Song: "Forever Young," by Alphaville
1996: Dallas 27, Pittsburgh 17
Story: Dallas's only post-Jimmy Johnson Super Bowl appearance.
Song: "Dallas," by Jimmie Dale Gilmore. If there was ever a rich man who believed his own lies, it was Jerry Jones. After firing Jimmy Johnson, Jones won this one with Barry Switzer, thus leading him to think he could win with a bunch of yes-men coaches. Subsequent events proved him wrong.
1997: Green Bay 35, New England 21
Story: The Packers' Desmond Howard breaks open a close game with his 99-yard kickoff-return TD.
Song: "Return of the Mack," by Mark Morrison
1998: Denver 31, Green Bay 24
Story: Terrell Davis runs roughshod over the Packers. The AFC wins for the first time since 1984.

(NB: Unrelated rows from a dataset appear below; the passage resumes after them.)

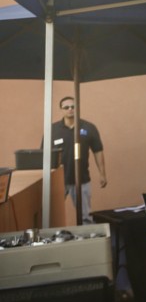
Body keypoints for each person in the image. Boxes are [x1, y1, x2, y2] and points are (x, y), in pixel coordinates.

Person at [44, 96, 107, 224]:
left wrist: (102, 174)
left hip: (82, 180)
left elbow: (98, 151)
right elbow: (43, 156)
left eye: (73, 107)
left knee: (86, 218)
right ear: (61, 110)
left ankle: (87, 243)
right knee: (51, 217)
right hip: (57, 181)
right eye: (66, 107)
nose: (70, 109)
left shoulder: (89, 127)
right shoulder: (52, 130)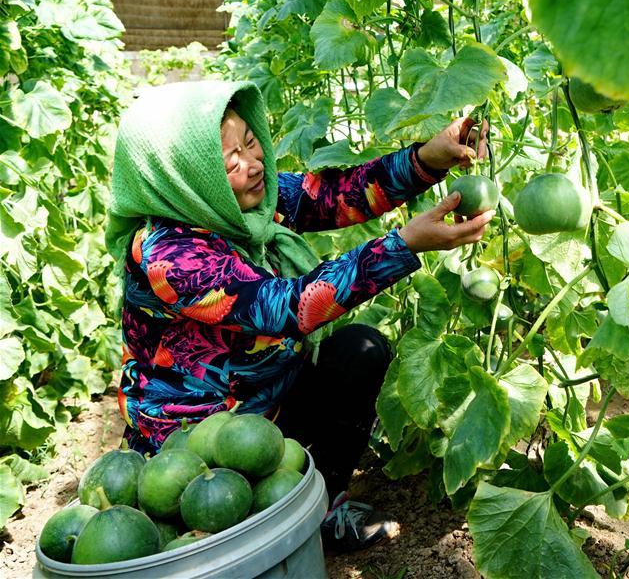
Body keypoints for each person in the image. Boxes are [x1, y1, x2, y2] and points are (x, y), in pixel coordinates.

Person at [104, 80, 493, 552]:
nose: (253, 165)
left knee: (360, 352)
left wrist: (428, 159)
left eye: (251, 143)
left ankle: (322, 506)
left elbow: (334, 194)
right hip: (201, 449)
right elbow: (287, 307)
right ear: (185, 177)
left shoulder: (247, 205)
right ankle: (252, 519)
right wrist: (403, 245)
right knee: (228, 529)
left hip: (271, 402)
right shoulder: (170, 256)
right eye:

Song: "At Last," by Etta James
1999: Denver 34, Atlanta 19
Story: Golden boy John Elway shines in his last game. Falcon safety Eugene Robinson is busted the night before the game soliciting a blow job from an undercover cop.
Song: For Elway, "Smooth Operator," by Sade. Elway retired with a grace seldom matched. For Robinson, "Take a Walk on the Wild Side," by Lou Reed.
2000: St. Louis 23, Tennessee 16
Story: Kevin Dyson's reach for the goal line comes up a foot or two short, denying Bud Adams the championship title he so richly does not deserve.
Song: "I Still Haven't Found What I'm Looking For," by U2
2001: Baltimore 34, New York Giants 7
Story: Ray Lewis, fresh from his trial on charges of murdering two men after the previous Super Bowl, leads a withering Ravens defense.
Song: Lewis is the scariest dude in the NFL, so we'll go with the Geto Boys' "Mind of a Lunatic," perhaps still the scariest rap tune ever.
2002: New England 20, St. Louis 17
Story: Tom Brady coolly leads the Pats on a late drive that results in a game-winning field goal.
Song: The Brady Bunch theme
2003: Tampa Bay 48, Oakland 21
Story: Oakland's Rich Gannon throws a record five interceptions as the Tampa defense carries the day. Admitted alcoholic Oakland center Barret Robbins misses the game after vanishing on a Tijuana bender.
Song: "Oops, I Did It Again," by Britney Spears. Actually, that works both for Gannon and Robbins, but then a better song for Robbins would be "Tonight the Bottle Let Me Down."
2004: Carolina vs. New England.
Story: Remains to be seen.
Song: We're gonna raid the Geto Boys canon again, because we, like them, truly believe our "City's Under Siege."